Shaharyar Lakhani published on June 13, 2019:
Proteins are the workhorses of life, and are comprised of strings of amino acids, which in turn are specified by the triplet codons of the genetic code. Currently, only 20 amino acids make up the genetic code in most organisms. In order to expand the functionalities of proteins, genetic engineers have been attempting to expand the genetic code with new amino acids that offer novel chemistries.
There are already some known departures from the genetic code, including the amino acid selenocysteine, in which the sulfur atom of cysteine is replaced by the element immediately below it in the Periodic Table, selenium. Selenocysteine augments the chemistry of proteins in a number of ways, including changing their ability to catalyze reactions, shuttle electrons, and form very stable bonds. For example, while the disulfide bridges (shown below) in antibodies can be readily broken during storage or in the body, similar bonds based on selenium (diselenide bonds) are much more stable.
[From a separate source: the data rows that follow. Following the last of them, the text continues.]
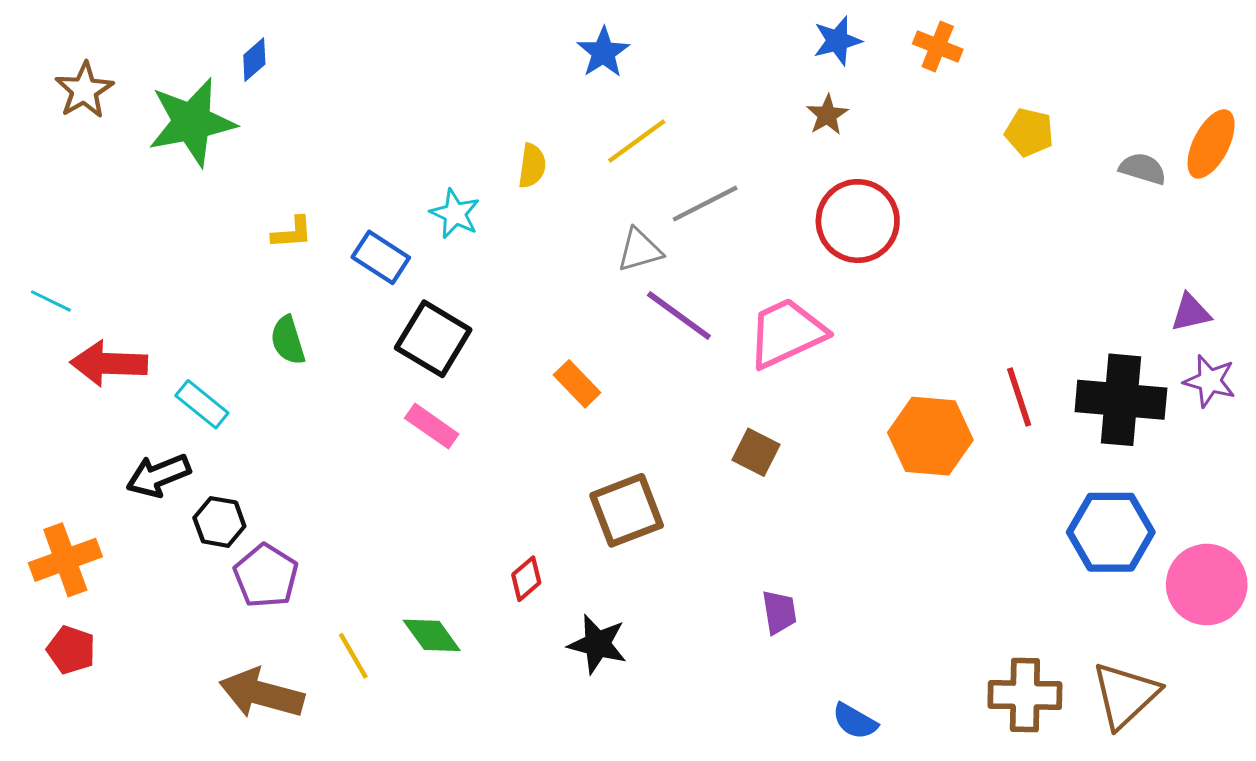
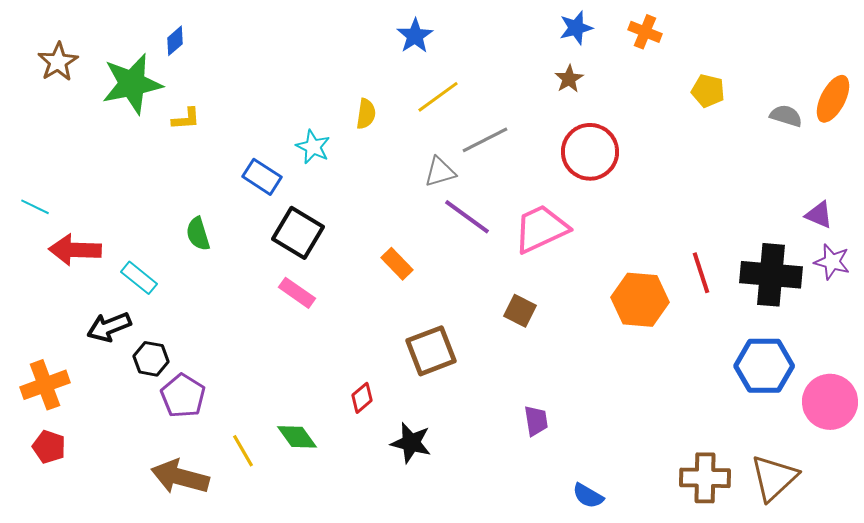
yellow L-shape: (292, 233) -> (186, 119), moved
purple triangle: (1191, 313) -> (819, 215), turned 36

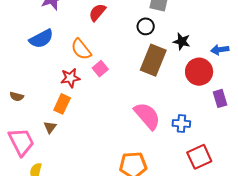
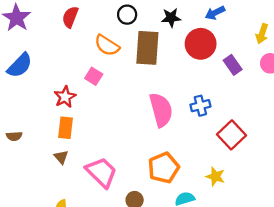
orange semicircle: (81, 49) -> (107, 45), moved
pink semicircle: (147, 116) -> (161, 110), turned 44
pink trapezoid: (21, 142) -> (101, 172), moved

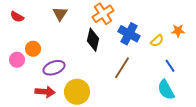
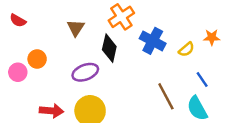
brown triangle: (60, 14) -> (76, 28), moved
purple ellipse: (54, 68) -> (85, 72), moved
brown line: (122, 68) -> (166, 96), moved, turned -60

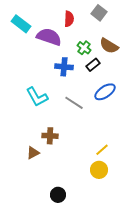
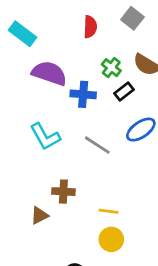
purple semicircle: (49, 37) -> (49, 73), moved
yellow line: (102, 150) -> (108, 211), moved, turned 48
yellow circle: (99, 170) -> (111, 239), moved

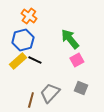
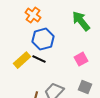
green arrow: (70, 39) -> (81, 21), moved
blue hexagon: (23, 40) -> (43, 39), moved

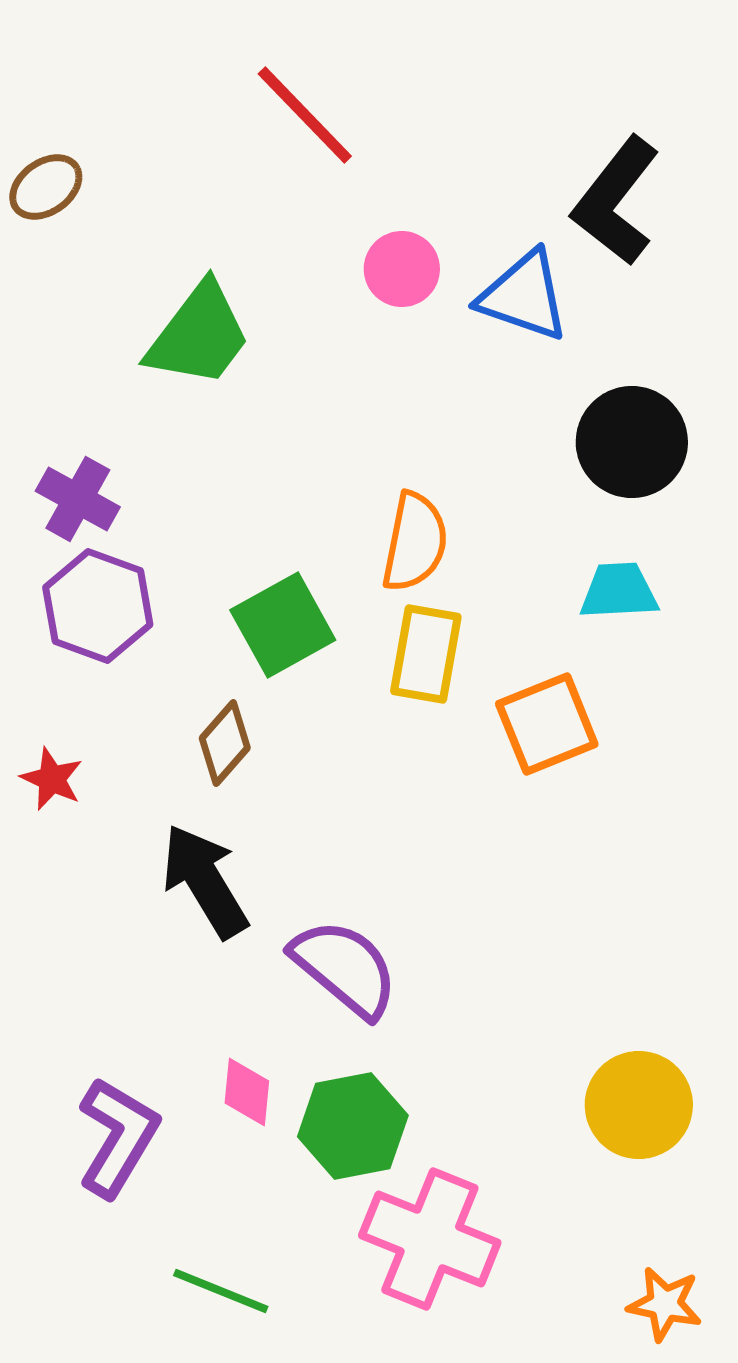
A researcher at the University of Texas at Austin, Dr. Ross Thyer, is working to enhance the stability of therapeutic proteins, giving them longer shelf lives and better pharmacological properties. Dr. Thyer and his team started with an engineered bacteria from the labs of George Church (Harvard) and Farren Isaacs (Yale) that lacks a single codon (normally used to ‘stop’ protein biosynthesis), and have introduced machinery that incorporates selenocysteine at this now ‘blank’ codon. By replacing the cysteine codons in a gene encoding a therapeutic antibody, an antibody can be produced which contains diselenide rather than disulfide bonds. Dr. Thyer and other researchers have started a company, GRO Biosciences, to further develop this innovation.
As an analogy, Dr. Thyer suggested that having a new amino acid is akin to having a new Lego piece; when you’re building a structure and you have 20 lego pieces to work with, you can only do so much, but adding that 21st piece opens up many new possibilities. Selenocysteine can now be added in different places to make many protein structures beyond stronger, more stable antibodies. Whether bacteria with access to a larger Lego set can build their own new structures is a question for the future.